The funny thing is I, a mother of six little ones, had never, ever looked at that skylight.  After M told me her story, I went home and looked at it as I had never looked at it before.  Sure enough, the cobwebs were still there - probably more than had been there before.

You are thinking that perhaps I left all those cobwebs there as a reminder that our oversights and imperfections may be just the thing that encourages another person.  Well, I thought about that, but no, I cleaned them.  They had served their purpose for that time.  And of course, there would, and always will, be plenty of imperfections, messes, and oversights in my home.  But if they ever keep me from welcoming someone, then surely I will have forgotten the lesson of the cobwebs.

As Ashley says in her post, "entertaining is about the host, but hospitality is about the guest."

In answer to the question she poses, here are a few things we do to make people feel welcome and loved:

-cook one of our family's favorite meals.  I often do fish tacos, serving them not in tortillas but over polenta.  The preparation is very simple, the meal delicious and colorful, and something I've done many times so I don't stress about it turning out right.  It's tried and true and always enjoyed.

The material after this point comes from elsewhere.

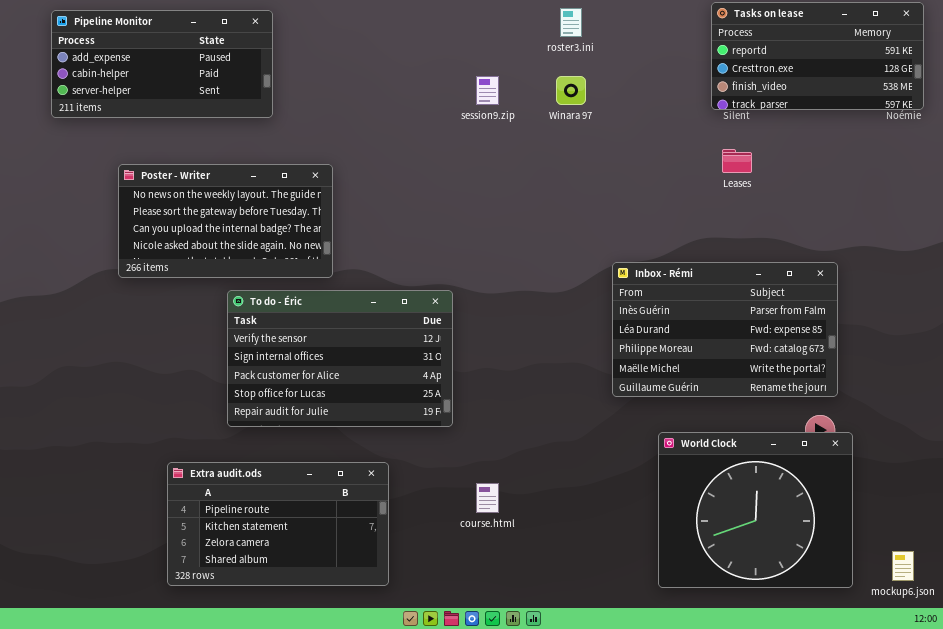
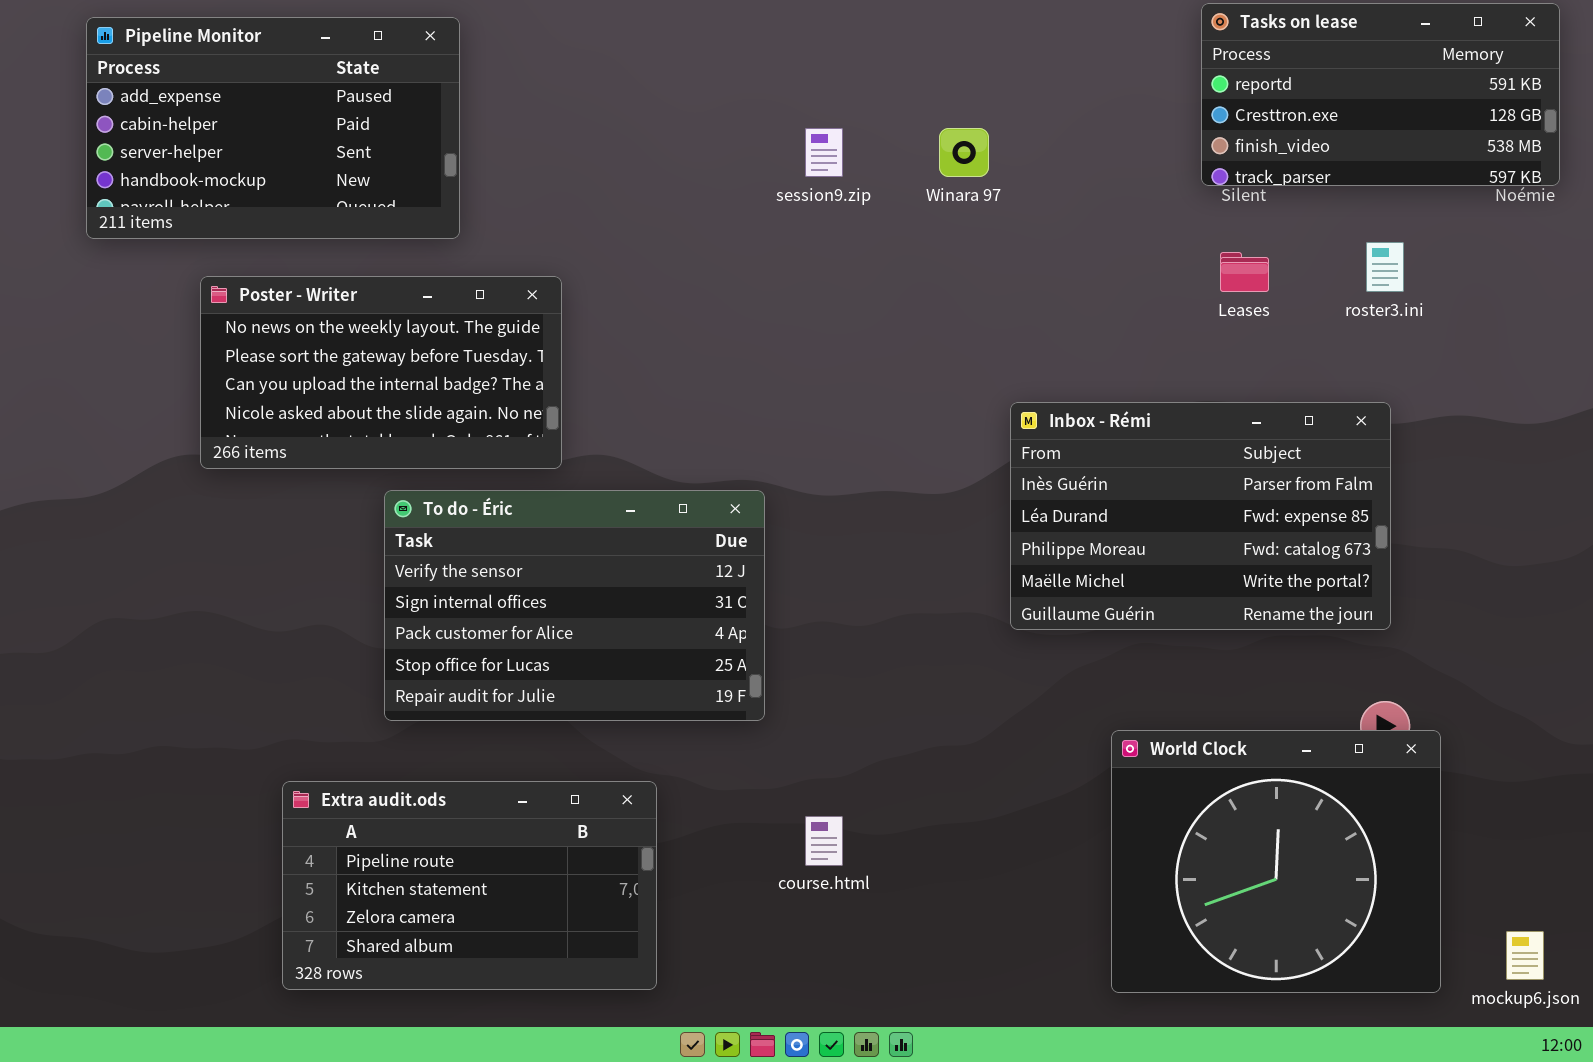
roster3.ini: [560,8,582,37] -> [1366,242,1404,292], moved
Pipeline Monitor: [51,10,273,118] -> [86,17,460,239], resized
Inbox - Rémi: [612,262,838,397] -> [1010,402,1391,630], moved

-sit on the porch after dinner.  Light a couple of candles.  Make a pot of coffee or tea.  Relax and let the conversation flow.  Even the silence, with cicadas and owls in the background, is sweet ... on the porch.

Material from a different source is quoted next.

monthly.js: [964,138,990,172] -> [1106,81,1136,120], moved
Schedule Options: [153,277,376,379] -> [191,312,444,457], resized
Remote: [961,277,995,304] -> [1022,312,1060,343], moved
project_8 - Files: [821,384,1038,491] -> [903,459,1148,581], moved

-not fuss too much with cleaning our work spaces - Coty's office, my sewing room.  We live and work in our house.  It's not always convenient to put all the books or fabric away.  If a project is out, someone is usually interested in knowing what it is.  I don't worry about fabric strips all over my cutting table.  This would not work, however, if I did all my cutting and sewing on the kitchen table.  Still, it's not necessary for the work to all be hidden away.  This is our home.  This is what we do.  Welcome in.

-put out a few books that people might enjoy.  We've kept the book Hungry Planet out for a long time. Adults and children peruse that book and conversations are often sparked about what we eat, poverty, other countries, and more.

-I ask, "what do you like to eat for breakfast?"  If they normally eat and enjoy cereal, that's what I put on the table.  I usually keep the breakfast simple - fruit and yogurt, some good bread or muffins, an egg if they want it.  Coffee or tea.  Then we sit down together.  When we still had four boys at home, we once had a visitor that remarked at how long they had all sat at the breakfast table after the meal, listening and talking.  Of course, that couldn't have happened if they'd had to rush to the school bus.  One of the perks of homeschooling - lengthy breakfast conversations with guests.

I can't say that we've ever entertained angels, but certainly the guests that have been in our home over the years have been God's gift to us.  We've given a little in cooking a meal or putting clean sheets on a bed, but what we have received is so much greater.